Bewag beruft sich auf Netzengpaß

Der Berliner Stromversorger Bewag kündigte im ersten Fall zunächst eine Klage wegen Vertragsbruchs an, da ein mit der Stadt Berlin 1998 geschlossener Vertrag auch für das Abgeordnetenhaus gelte. Am 17.3. teilte er dann aber mit, daß eine Durchleitung für im Westteil der Stadt ansässige Kunden in keinem Fall möglich sei, weil es aus den bekannten historischen Gründen bisher nur eine einzige Leitung zum übrigen Verbundnetz gebe, die hundertprozentig ausgelastet sei. "Erst wenn ganz Berlin von beiden Seiten über die unterirdische 380-kV-Diagonale in das Stromverbundnetz eingebunden ist, können wir weiteren Strom von außen hereinleiten", erklärte Bewag-Vorstand Bruce Jones gegenüber dem Tagesspiegel (18.3.). Man werde deshalb auch sonstige Durchleitungsanträge wie die von RWE Energie oder Vasa Energy bis Ende 2000 ablehnen müssen, soweit sie Kunden im Westteil der Stadt betreffen. Aber auch im Osten der Stadt behalte sich die Bewag das Recht vor, Durchleitungsanträge abzulehnen, wenn dadurch "unsere umweltfreundlichen Heizkraftwerke oder die Braunkohleverstromung gefährdet sind" .
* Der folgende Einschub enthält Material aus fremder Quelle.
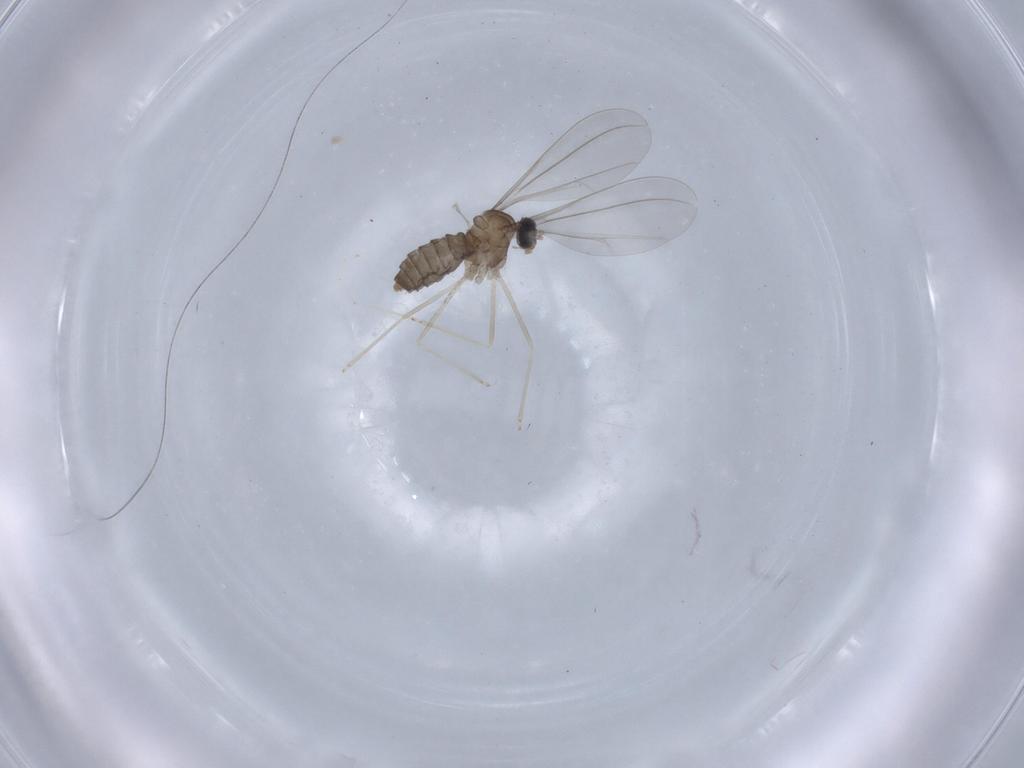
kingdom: Animalia
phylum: Arthropoda
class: Insecta
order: Diptera
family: Cecidomyiidae
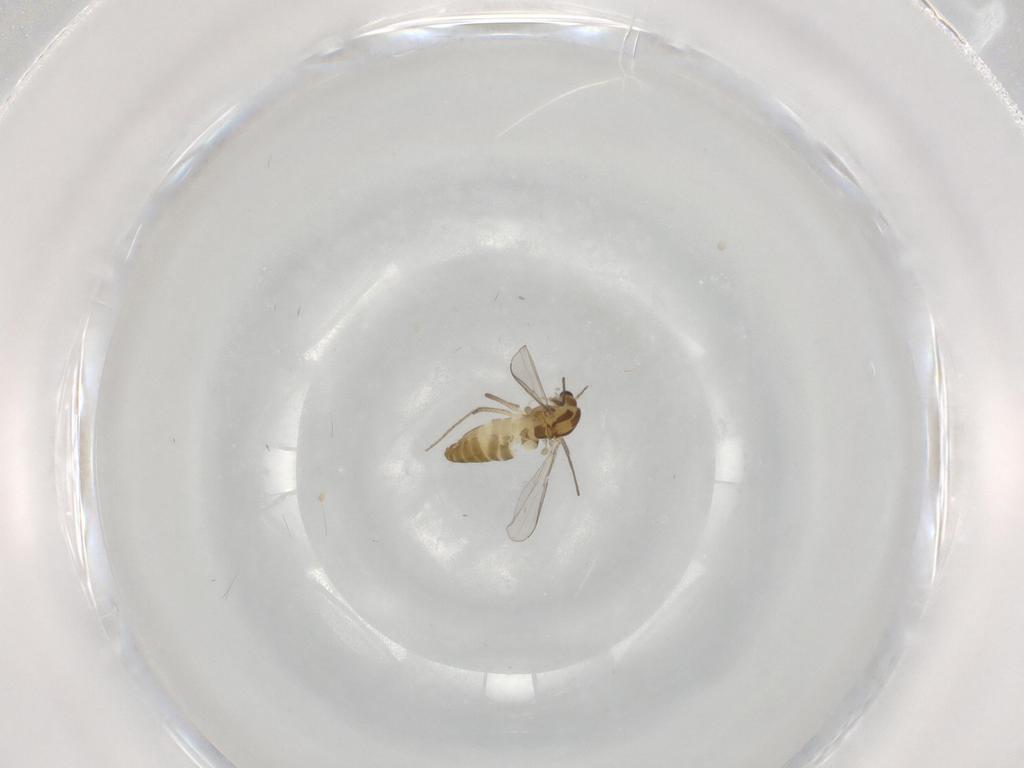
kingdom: Animalia
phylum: Arthropoda
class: Insecta
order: Diptera
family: Chironomidae
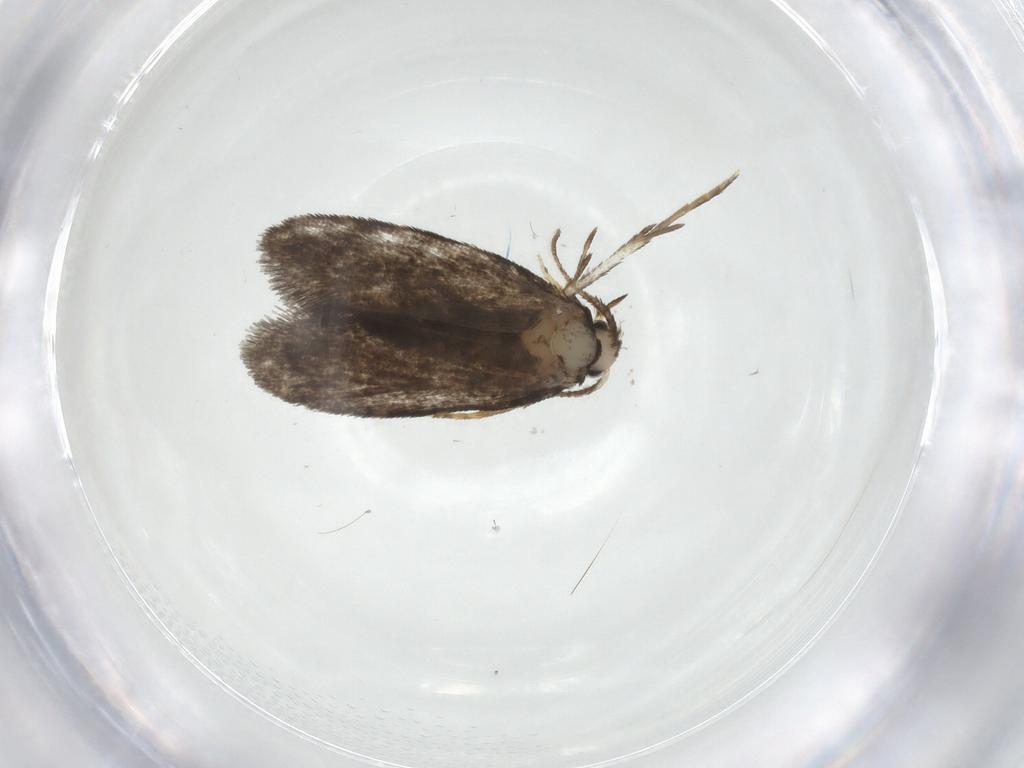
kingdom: Animalia
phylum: Arthropoda
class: Insecta
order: Lepidoptera
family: Psychidae
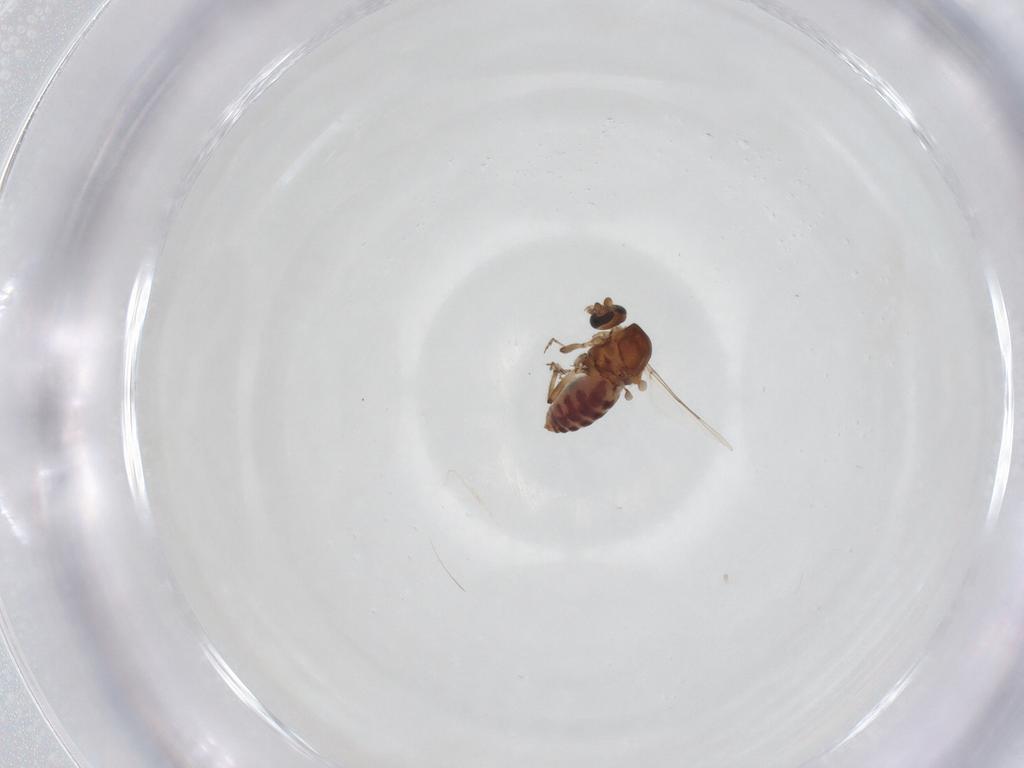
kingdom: Animalia
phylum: Arthropoda
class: Insecta
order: Diptera
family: Ceratopogonidae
Die EnBW bezeichnete die Argumentation der Bewag als "nicht nachvollziehbar". Der Berliner Stromversorger greife jetzt nach dem "Strohhalm angeblicher Netzengpässe", nachdem er mit dem Versuch gescheitert sei, den Energiewettbewerb durch Berufung auf Schutzklauseln (981213) fernzuhalten. Auch Vasa Energy sprach von einer gesetzwidrigen Blockadepolitik. Die EnBW reichte Beschwerde beim Bundeskartellamt ein, ebenso der frühere Abteilungsleiter für Energiefragen beim Bundeskartellamt, Kurt Markert, der sich als Privatperson engagiert (981212) und für seinen Zwei-Personen-Haushalt ab 1. Mai einen Liefervertrag mit RWE Energie abgeschlossen hat (SZ, 19.3.; Handelsblatt, 24.3.).
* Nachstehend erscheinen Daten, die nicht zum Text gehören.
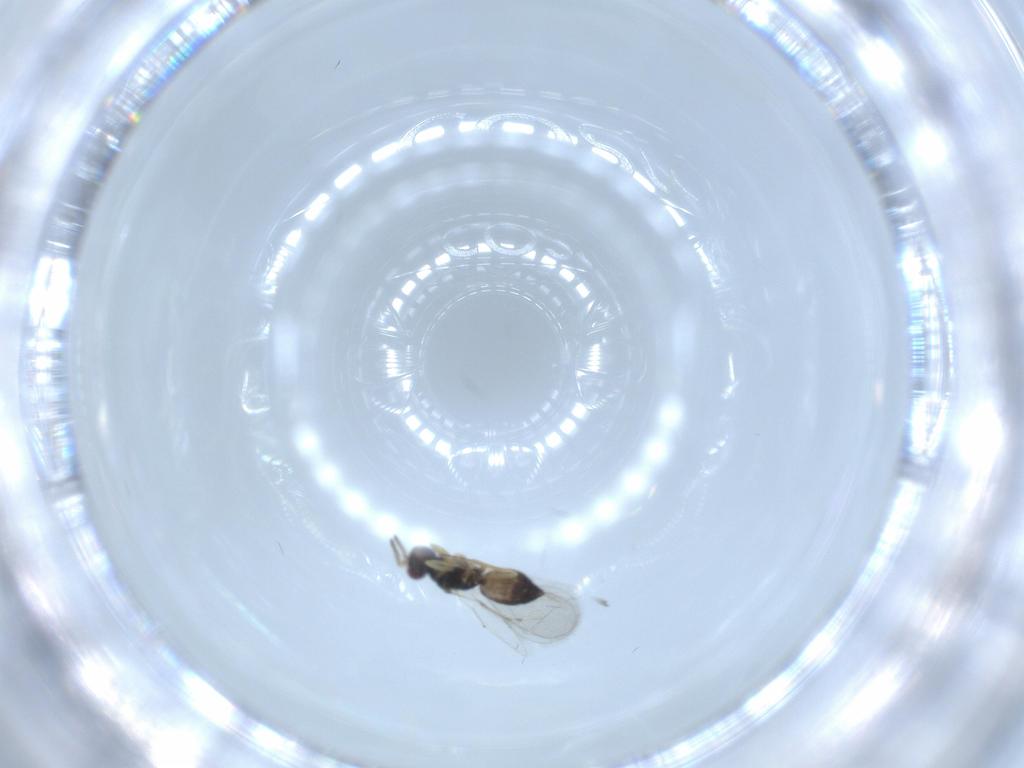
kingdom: Animalia
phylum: Arthropoda
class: Insecta
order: Hymenoptera
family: Eulophidae
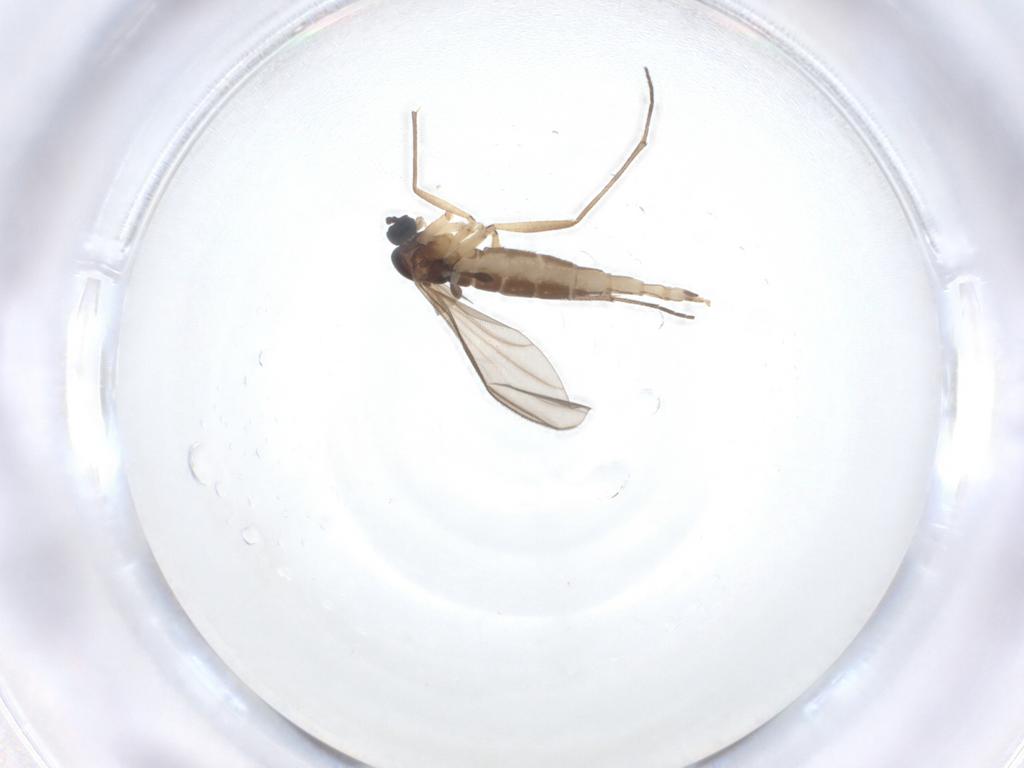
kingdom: Animalia
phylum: Arthropoda
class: Insecta
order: Diptera
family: Sciaridae
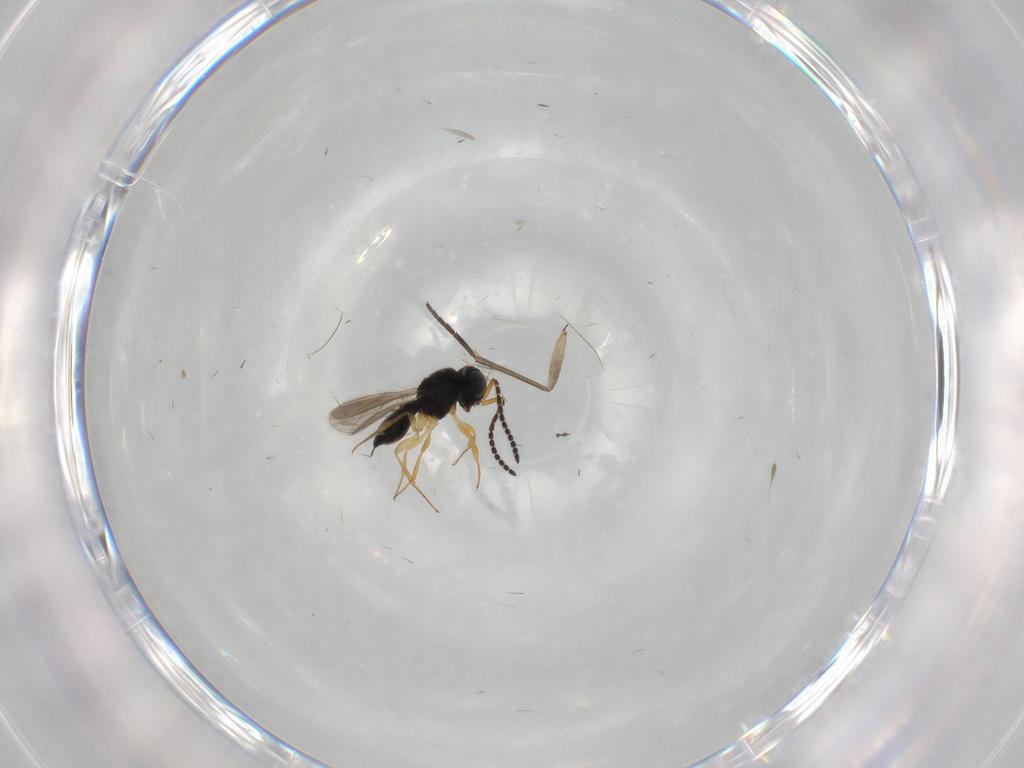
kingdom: Animalia
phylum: Arthropoda
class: Insecta
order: Hymenoptera
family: Scelionidae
Das Bundeskartellamt will das nun eingeleitete Mißbrauchsverfahren gegen die Bewag sowie einige andere Musterfälle möglichst schnell entscheiden. Bereits seit Februar ist ein Mißbrauchsverfahren gegen die EnBW anhängig, die eine Durchleitung für die Stadtwerke Waldshut-Tiengen unter Berufung auf bestehende Verträge ablehnt (990215). Die Mannheimer MVV hat Beschwerde eingelegt, weil ihr die Stadtwerke Karlsruhe die Durchleitung für ein Krankenhaus verweigern. Ferner wird beim Kartellamt unter anderen auf die Hamburger HEW verwiesen, die Berliner Standorte von Daimler-Chrysler mit Strom versorgen will (Berliner Zeitung, 26.3.; FAZ, 26.3.).